• Jordan T. Dant, Crane Army Ammunitions Activity, Crane, Ind., found a better way to pour payloads.

    Dant

    Jordan T. Dant, Crane Army Ammunitions Activity, Crane, Ind., found a better way to pour payloads.

  • Chief Warrant Officer 4 Merle D. Goodall, 101st Airborne Division (Air Assault), Fort Campbell, Ky.

    Goodall

    Chief Warrant Officer 4 Merle D. Goodall, 101st Airborne Division (Air Assault), Fort Campbell, Ky.

  • Chief Warrant Officer 4 James E. Lemons, Jr., 1-212 Aviation Regiment, 110th Aviation Brigade, Fort Rucker, Ala.

    Lemons

    Chief Warrant Officer 4 James E. Lemons, Jr., 1-212 Aviation Regiment, 110th Aviation Brigade, Fort Rucker, Ala.

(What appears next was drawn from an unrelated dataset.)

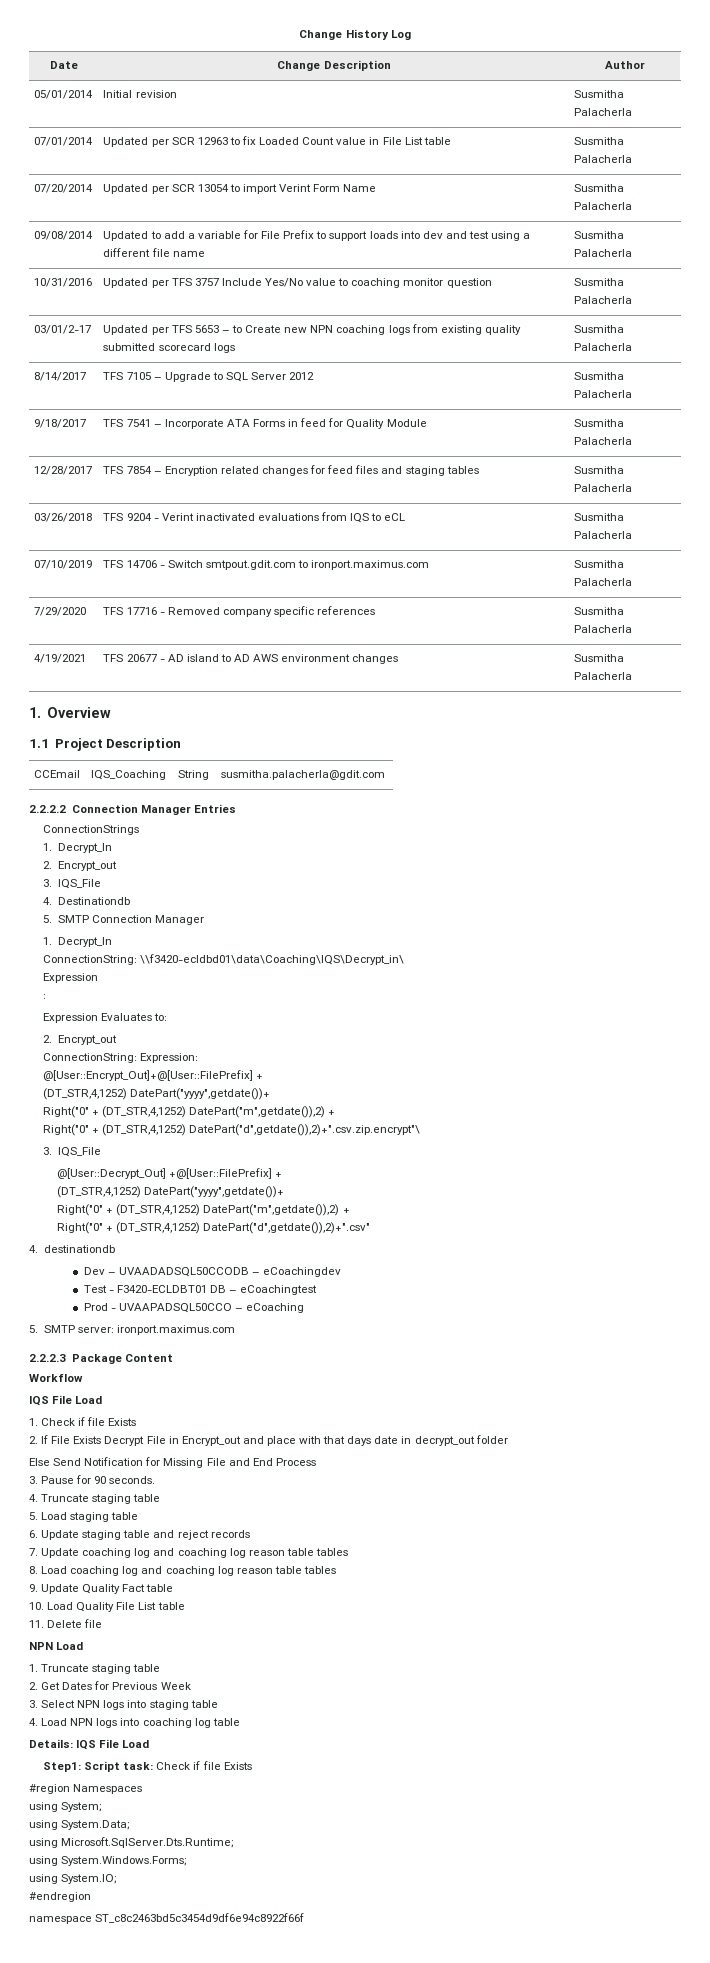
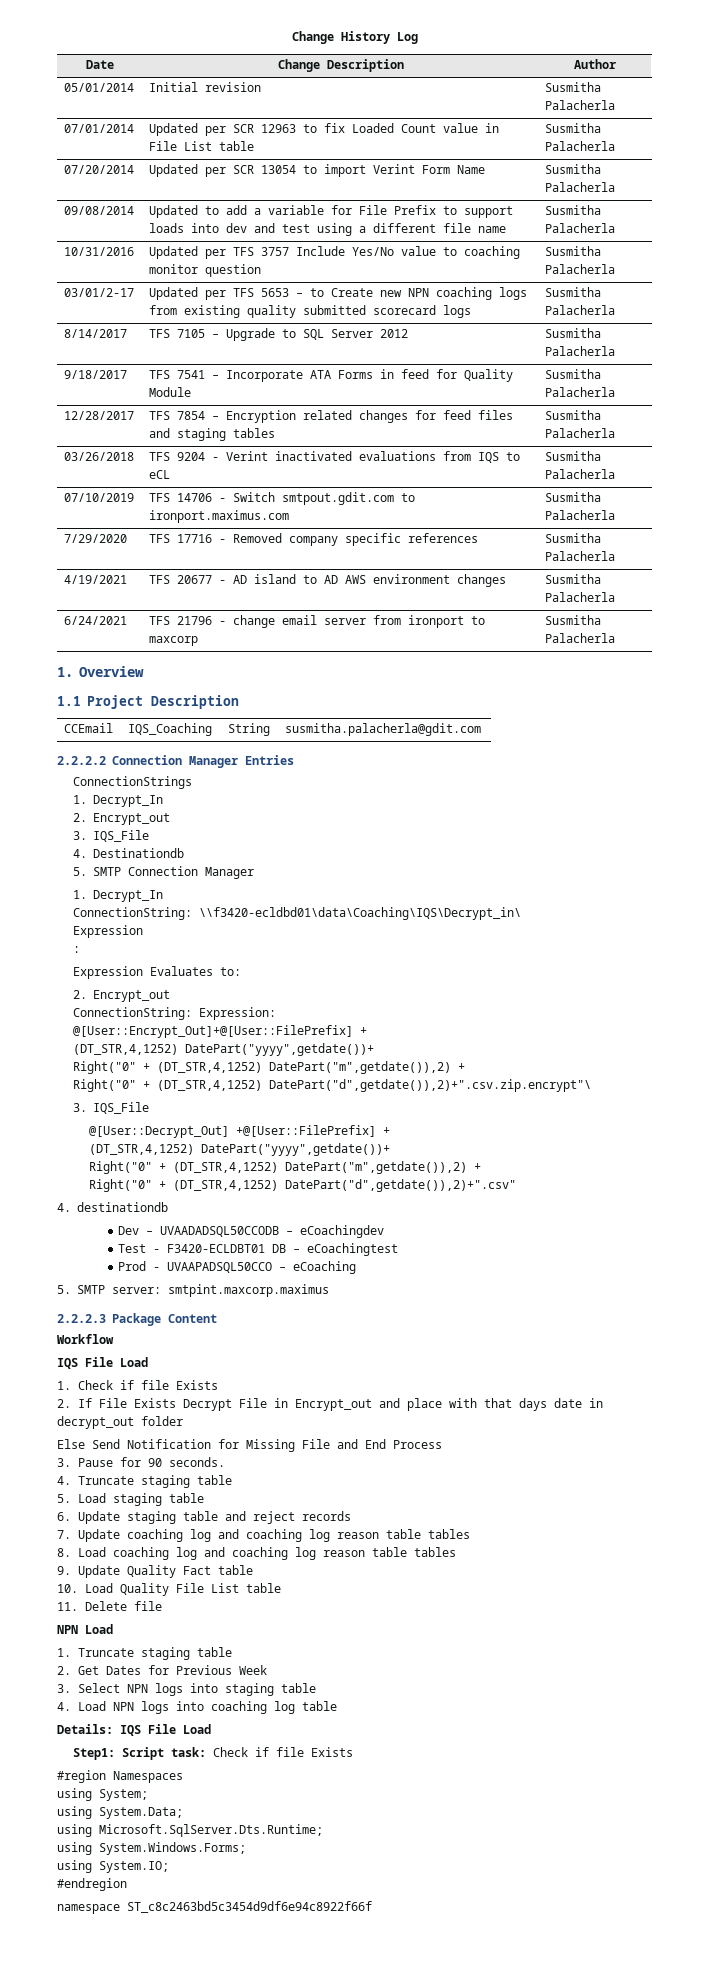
(633, 676) none -> [64,616,128,625] [149,615,486,628] [149,636,199,646] [545,615,602,625] [545,633,616,643] // 6/24/2021 | TFS 21796 - change email server from ironport to maxcorp | Susmitha Palacherla
[116,1325,235,1335] ironport.maximus.com -> [168,1284,329,1297] smtpint.maxcorp.maximus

WASHINGTON -- The Army's 2010 Suggestors of the Year were recognized March 15, at an annual award ceremony presided over by Under Secretary of the Army Joseph W. Westphal, in the Pentagon Auditorium.

The 2010 Civilian Suggestor of the Year is Jordan T. Dant, explosives handler, manufacturing & engineering directorate, industrial operations division, Crane Army Ammunitions Activity, Crane, Ind.

Military Suggestor(s) of the Year are Chief Warrant Officer 4 Merle D. Goodall, battalion standardization instructor pilot, 101st Airborne Division (Air Assault), Fort Campbell, Ky., and Chief Warrant Officer 4 James E. Lemons, Jr., instructor pilot/maintenance test pilot evaluator, F Company, 1-212 Aviation Regiment, 110th Aviation Brigade, Fort Rucker, Ala.

Dant's suggestion improved the pouring operation for a payload assembly, a process that now uses a funnel 3/8-inch longer than the one originally designed for the unit. The longer funnel puts more epoxy in the cup. Simultaneously, the pouring angle was changed from 30 degrees to 17 degrees. When more epoxy filled the single hole spout it created many rejects because of air bubbles and a cavity outside the needed tolerance.

Dant found that by changing the pouring angle and using less epoxy the air bubbles were eliminated and a stronger cavity created. The six percent reject rate was eliminated and Crane Army Ammunition Activity realized $548,264 in first-year savings and additional savings for the foreseeable future.

Goodall and Lemons' suggestion involved a UH-60 (Black Hawk) helicopter. The UH-60 is equipped with a two piece ballistic armor panel system, the purpose of which is to protect the pilot and co-pilot's shoulder, arm and upper torso area from bullets or shrapnel, 7.62 caliber and smaller.

The system consists of moving an armor panel forward outside the aircraft after the pilot and/or co-pilot is in his seat and strapped in. The crew chief must also move the panel to the stowed position at the end of the flight to allow the pilot or co-pilot to exit the aircraft.

The problem is, in a degraded environment, sand inhibits the panel from moving easily. The panel cannot, in most instances, be moved to the stowed position by the pilot. If the panel jams in the open position, the pilot or co-pilot would be trapped in the aircraft during a post accident or refuel flash fire, which could cause death.

Crews concerned by the flawed system in most instances elect to fly with the armor panel in the stowed position. With the original design, crews choose the risk of being killed by shrapnel or direct fire coming through the door over being trapped after a crash, placing occupants and the aircraft at risk.

Goodall and Lemons identified this issue and suggested a redesign of the current system to make it useable and reliable in a desert environment. The improved design will be installed on all applicable new UH-60 variants Department of Defense-wide starting in 2011. The design will also be retrofitted in time on all Army UH-60's in the inventory.